The Report of the Astronomer Royal for 1892 records that a Maclean star-spectroscope had been procured ,and that a Rowland diffraction grating with 14,438 lines to the inch, has been ordered from Brashear for use with the new 28-inch refractor (which was about to be installed in place of the 12.8-inch Merz).

There is no indication that the spectroscope was ever used and this is the only mention of it in the volumes of Greenwich Observations or the Reports of the Astronomer Royal.

 


 

Although Christie gives the name as Maclean, it is more likely to have been McClean

Frank Maclean invented his star-spectroscope in about 1875. The following brief description is taken from the biographical notice at the beginning of A descriptive catalogue of the McClean collection of manuscripts in the Fitzwilliam museum. Montague Rhodes James, Cambridge (1912)

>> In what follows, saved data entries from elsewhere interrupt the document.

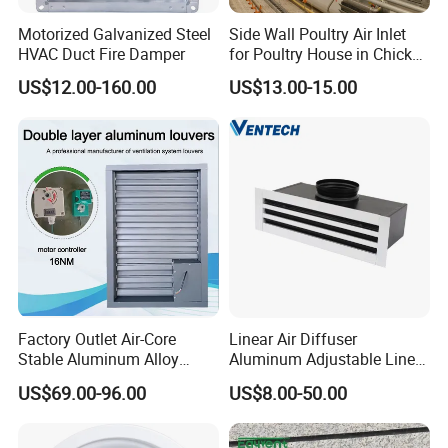
Motorized Galvanized Steel
Side Wall Poultry Air Inlet
HVAC Duct Fire Damper
for Poultry House in Chicken
House Poultry Farm in
US$12.00-160.00
US$13.00-15.00
Animal Ventilation
Equipment
Factory Outlet Air-Core
Linear Air Diffuser
Stable Aluminum Alloy
Aluminum Adjustable Linear
Blinds/ Louvers for Office
Slot Air Diffuser with
US$69.00-96.00
US$8.00-50.00
Plenum Box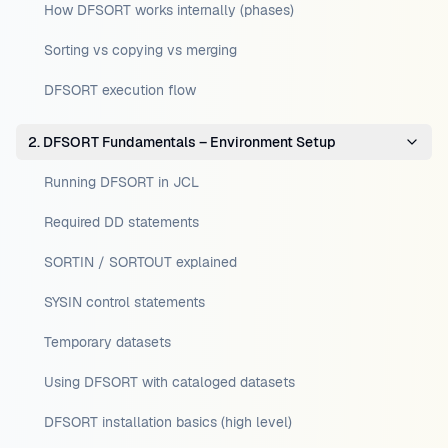
How DFSORT works internally (phases)
Sorting vs copying vs merging
DFSORT execution flow
2. DFSORT Fundamentals – Environment Setup
Running DFSORT in JCL
Required DD statements
SORTIN / SORTOUT explained
SYSIN control statements
Temporary datasets
Using DFSORT with cataloged datasets
DFSORT installation basics (high level)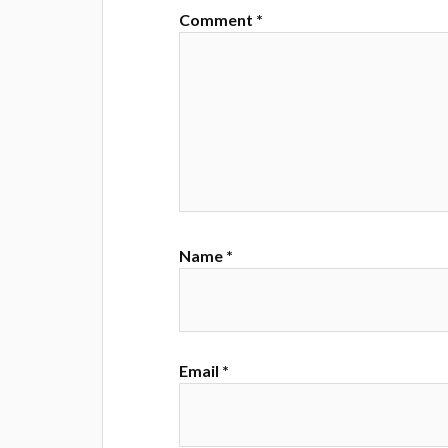
Comment
*
Name
*
Email
*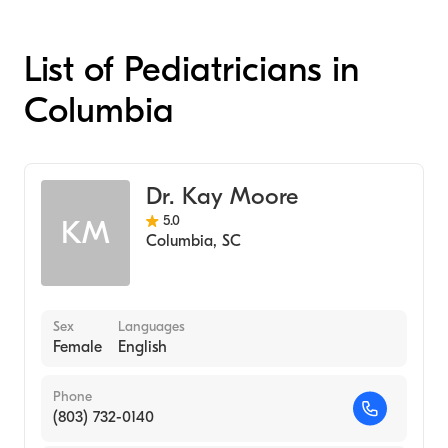
List of Pediatricians in
Columbia
Dr. Kay Moore
5.0
KM
Columbia
,
SC
Sex
Languages
Female
English
Phone
(803) 732-0140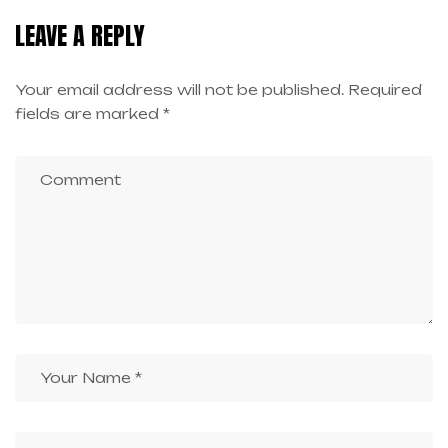
LEAVE A REPLY
Your email address will not be published.
Required
fields are marked
*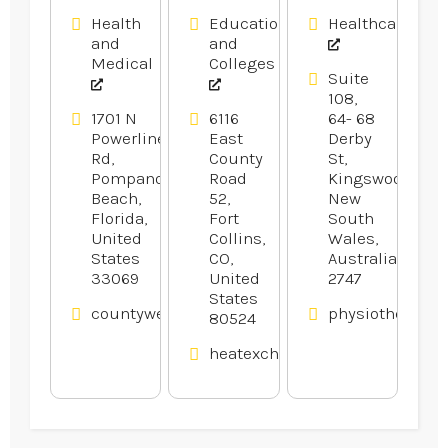
Health
Education
Healthcare
and
and
Medical
Colleges
Suite
108,
1701 N
6116
64- 68
Powerline
East
Derby
Rd,
County
St,
Pompano
Road
Kingswood,
Beach,
52,
New
Florida,
Fort
South
United
Collins,
Wales,
States
CO,
Australia
33069
United
2747
States
countyweldingequipment.com
physiotherapyw
80524
heatexchangerexperts.com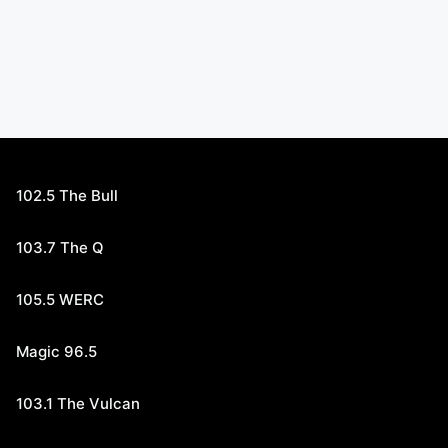
102.5 The Bull
103.7 The Q
105.5 WERC
Magic 96.5
103.1 The Vulcan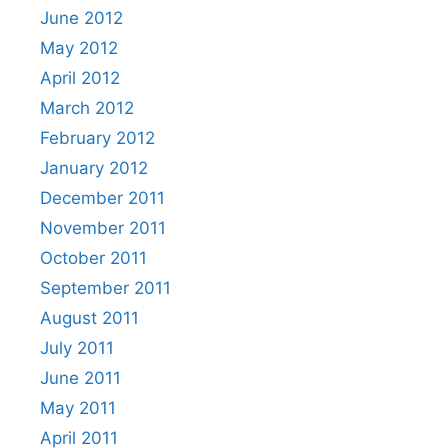
June 2012
May 2012
April 2012
March 2012
February 2012
January 2012
December 2011
November 2011
October 2011
September 2011
August 2011
July 2011
June 2011
May 2011
April 2011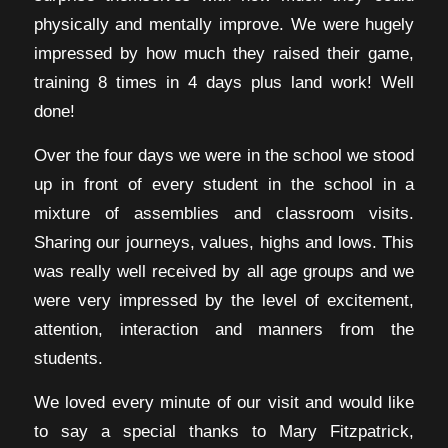
physically and mentally improve. We were hugely
impressed by how much they raised their game,
training 8 times in 4 days plus land work! Well
done!
Over the four days we were in the school we stood
up in front of every student in the school in a
mixture of assemblies and classroom visits.
Sharing our journeys, values, highs and lows. This
was really well received by all age groups and we
were very impressed by the level of excitement,
attention, interaction and manners from the
students.
We loved every minute of our visit and would like
to say a special thanks to Mary Fitzpatrick,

‘This form of spectroscope is a direct-vision instrument; it is furnished with a slit, which, however, may be dispensed with in stellar observations; in place of the usual plano-convex lens a cylindrical lens is inserted between the slit and the prism, and thus a lengthened image of the slit is formed in its principal focal plane. The observer thus sees a broad spectrum in which the lines can be much more readily detected than in the linear spectrum of a star. Mr McClean has not given any published account of this instrument, but he had it constructed by Browning; and by reason of its compactness and efficiency, and the ease with which it could be manipulated, it was and still is widely used.’

Instructions for its use were published by John Browning on pages 26–29 of his How to work with the spectroscope : a manual of practical manipulation with spectroscopes of all kinds.